Summer's Over...Back To School...Back to Doing Science! But first this...

It was a great summer! I was only able to do one Profession Development session and it was "Science in the Rockies-Steve Spangler's STEM Experience". What an amazing time. Steve Spangler is a science teacher, author and TV personality (you may have seen him on the Ellen Show). This program is targeted to educators, administrators and curriculum specialist in pre-K through 8th grade who are "Looking to provide best practices, instruction strategies and high-level engagement pedagogy, hoping to inspire students in STEM."

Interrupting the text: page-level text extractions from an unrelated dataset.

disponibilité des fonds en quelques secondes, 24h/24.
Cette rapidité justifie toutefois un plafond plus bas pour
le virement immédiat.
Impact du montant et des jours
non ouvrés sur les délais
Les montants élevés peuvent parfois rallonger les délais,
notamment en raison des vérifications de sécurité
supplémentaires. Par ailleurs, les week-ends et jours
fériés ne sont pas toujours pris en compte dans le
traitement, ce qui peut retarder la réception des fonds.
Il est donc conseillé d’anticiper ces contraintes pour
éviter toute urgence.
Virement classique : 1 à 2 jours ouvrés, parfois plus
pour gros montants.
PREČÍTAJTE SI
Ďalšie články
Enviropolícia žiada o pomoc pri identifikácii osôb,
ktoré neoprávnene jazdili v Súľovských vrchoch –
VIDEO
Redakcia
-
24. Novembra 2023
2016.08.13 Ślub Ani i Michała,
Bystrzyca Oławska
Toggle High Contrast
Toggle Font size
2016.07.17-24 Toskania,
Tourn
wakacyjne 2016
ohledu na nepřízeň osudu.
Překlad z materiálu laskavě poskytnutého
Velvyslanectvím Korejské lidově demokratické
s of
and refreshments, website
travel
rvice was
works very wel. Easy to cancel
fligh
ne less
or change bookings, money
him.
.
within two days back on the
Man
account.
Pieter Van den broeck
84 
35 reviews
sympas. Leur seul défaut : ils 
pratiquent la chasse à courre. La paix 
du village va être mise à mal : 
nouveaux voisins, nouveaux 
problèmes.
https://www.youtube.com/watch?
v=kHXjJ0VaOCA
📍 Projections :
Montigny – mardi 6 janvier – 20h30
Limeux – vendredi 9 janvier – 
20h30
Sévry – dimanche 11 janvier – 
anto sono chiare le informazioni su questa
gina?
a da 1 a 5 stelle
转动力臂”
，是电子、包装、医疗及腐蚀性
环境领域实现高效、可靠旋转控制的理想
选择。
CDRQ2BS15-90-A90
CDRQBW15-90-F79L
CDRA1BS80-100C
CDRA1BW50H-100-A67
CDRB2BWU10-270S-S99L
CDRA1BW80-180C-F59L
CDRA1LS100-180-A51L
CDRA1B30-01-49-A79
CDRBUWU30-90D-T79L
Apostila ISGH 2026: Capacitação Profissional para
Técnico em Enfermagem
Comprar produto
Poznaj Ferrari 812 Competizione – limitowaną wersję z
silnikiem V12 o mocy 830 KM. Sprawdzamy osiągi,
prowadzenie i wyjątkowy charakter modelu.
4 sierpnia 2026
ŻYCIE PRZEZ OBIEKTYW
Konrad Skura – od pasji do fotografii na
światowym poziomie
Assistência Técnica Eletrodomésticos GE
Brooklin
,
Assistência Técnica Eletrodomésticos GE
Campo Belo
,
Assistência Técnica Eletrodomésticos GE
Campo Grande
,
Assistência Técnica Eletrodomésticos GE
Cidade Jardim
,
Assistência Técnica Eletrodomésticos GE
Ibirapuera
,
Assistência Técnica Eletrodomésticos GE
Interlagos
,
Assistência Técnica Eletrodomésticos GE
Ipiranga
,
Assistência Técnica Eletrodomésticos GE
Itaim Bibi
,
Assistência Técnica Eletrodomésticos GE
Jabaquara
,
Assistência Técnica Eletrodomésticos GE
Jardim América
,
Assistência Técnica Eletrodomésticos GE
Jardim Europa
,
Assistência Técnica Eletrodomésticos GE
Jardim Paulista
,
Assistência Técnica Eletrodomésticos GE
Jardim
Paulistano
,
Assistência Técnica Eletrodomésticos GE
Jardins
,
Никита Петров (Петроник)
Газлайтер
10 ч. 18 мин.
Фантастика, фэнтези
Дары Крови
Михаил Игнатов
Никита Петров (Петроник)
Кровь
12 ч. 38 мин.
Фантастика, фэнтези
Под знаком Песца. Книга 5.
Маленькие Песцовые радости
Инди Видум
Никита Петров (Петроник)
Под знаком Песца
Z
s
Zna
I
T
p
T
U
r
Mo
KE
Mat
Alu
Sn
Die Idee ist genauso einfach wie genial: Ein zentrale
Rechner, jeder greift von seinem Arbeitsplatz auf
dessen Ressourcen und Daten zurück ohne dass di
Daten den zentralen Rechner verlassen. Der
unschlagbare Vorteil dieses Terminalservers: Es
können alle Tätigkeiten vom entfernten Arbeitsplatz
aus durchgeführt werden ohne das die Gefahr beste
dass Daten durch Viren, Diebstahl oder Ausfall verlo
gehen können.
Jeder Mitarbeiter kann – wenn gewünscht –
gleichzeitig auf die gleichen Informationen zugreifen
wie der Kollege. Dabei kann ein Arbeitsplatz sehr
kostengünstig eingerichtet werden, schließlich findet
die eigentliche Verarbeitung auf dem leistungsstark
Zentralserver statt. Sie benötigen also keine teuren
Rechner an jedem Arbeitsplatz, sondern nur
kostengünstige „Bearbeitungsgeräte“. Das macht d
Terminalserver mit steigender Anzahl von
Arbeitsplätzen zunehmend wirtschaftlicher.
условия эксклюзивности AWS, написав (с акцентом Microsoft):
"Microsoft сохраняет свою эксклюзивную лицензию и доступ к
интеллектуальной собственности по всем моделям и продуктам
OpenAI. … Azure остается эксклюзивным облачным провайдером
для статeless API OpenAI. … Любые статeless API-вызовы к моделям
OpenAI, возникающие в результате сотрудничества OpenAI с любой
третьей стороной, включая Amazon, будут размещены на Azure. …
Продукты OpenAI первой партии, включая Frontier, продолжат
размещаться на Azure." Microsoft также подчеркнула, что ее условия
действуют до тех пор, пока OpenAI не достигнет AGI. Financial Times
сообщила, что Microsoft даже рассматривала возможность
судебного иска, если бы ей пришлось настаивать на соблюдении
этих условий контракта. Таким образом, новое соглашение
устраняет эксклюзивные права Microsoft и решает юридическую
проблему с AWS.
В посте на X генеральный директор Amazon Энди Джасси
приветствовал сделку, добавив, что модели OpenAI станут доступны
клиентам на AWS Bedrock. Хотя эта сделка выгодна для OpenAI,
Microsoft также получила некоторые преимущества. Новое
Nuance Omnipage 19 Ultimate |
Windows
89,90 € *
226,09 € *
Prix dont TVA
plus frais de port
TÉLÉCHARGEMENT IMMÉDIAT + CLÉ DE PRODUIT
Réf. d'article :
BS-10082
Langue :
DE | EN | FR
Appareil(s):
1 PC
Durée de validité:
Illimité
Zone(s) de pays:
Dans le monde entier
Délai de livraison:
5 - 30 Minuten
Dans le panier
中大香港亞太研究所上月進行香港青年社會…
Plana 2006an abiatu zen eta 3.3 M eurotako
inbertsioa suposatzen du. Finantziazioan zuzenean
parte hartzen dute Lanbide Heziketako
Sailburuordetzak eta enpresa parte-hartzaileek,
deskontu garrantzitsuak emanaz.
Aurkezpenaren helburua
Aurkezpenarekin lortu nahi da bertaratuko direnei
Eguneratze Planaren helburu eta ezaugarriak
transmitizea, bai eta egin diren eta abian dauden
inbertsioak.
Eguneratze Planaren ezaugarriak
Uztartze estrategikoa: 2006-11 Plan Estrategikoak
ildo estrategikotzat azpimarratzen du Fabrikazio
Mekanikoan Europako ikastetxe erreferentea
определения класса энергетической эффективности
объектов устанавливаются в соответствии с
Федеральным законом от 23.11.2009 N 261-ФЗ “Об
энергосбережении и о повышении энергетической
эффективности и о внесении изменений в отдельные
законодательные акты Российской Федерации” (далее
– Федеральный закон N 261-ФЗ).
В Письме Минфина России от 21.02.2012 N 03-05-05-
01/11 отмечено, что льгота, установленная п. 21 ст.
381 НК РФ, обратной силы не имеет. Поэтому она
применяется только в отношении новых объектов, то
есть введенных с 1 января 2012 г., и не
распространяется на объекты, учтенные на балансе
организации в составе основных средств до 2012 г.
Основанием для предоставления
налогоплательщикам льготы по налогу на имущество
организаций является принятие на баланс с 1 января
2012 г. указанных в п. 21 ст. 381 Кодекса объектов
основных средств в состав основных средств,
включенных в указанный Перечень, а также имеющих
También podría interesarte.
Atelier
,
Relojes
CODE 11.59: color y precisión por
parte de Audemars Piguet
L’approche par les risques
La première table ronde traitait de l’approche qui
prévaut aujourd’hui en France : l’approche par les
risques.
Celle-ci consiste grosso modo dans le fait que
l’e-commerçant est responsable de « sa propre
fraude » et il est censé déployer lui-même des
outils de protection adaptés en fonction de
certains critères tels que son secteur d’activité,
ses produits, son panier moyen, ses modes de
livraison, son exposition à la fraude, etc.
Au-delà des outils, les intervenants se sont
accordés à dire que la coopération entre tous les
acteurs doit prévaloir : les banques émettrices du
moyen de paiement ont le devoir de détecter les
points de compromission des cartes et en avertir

For three days, Steve shared his insight on teaching science and demonstrated cool experiment, to help teachers get their kids excited and engaged in science education. Here are some of my take-away thought:


"Choose to engage." Some teachers fall back on dittos or worksheets to teach science. Steve encouraged the attendees to teacher their students with hands-on science education: looking for ways to excite the students helping them to think about what happened, why it happened, can they make it happen again, can what happened be changed, etc. Along with this, Steve said that, as teachers "If you get to the dinner table you win," Meaning, if kids come home and when asked, "What did you do today?" they respond with something like, "Well, in science class we....." then you have made the connection.


Steve also said, "Connect kids with content." It's not just about showing the students science "tricks". Rather, connect with their interests, connect with the rest of the curriculum, connect the cool thing  teacher did" with what happened and why. The idea is to find the balance between engagement , experience and connections for "the best day ever". Steve also pointed out that as teachers, if you have a students attention, you better do something with it. Structure your instruction to include all parts and give your students enough time to experience everything  you are presenting to them.

One of my favorited quotes is from John Dewey, "Give the pupil something to do, not something to learn; and the doing is of such a nature as to demand thinking, or the intentional noting of connections, learning take space."

A big plus was coming home with 3 bags full of experiments and 3 of Steve's books. I highly recommend this to any Pre-K-8 grade teacher who is teaching science in their class.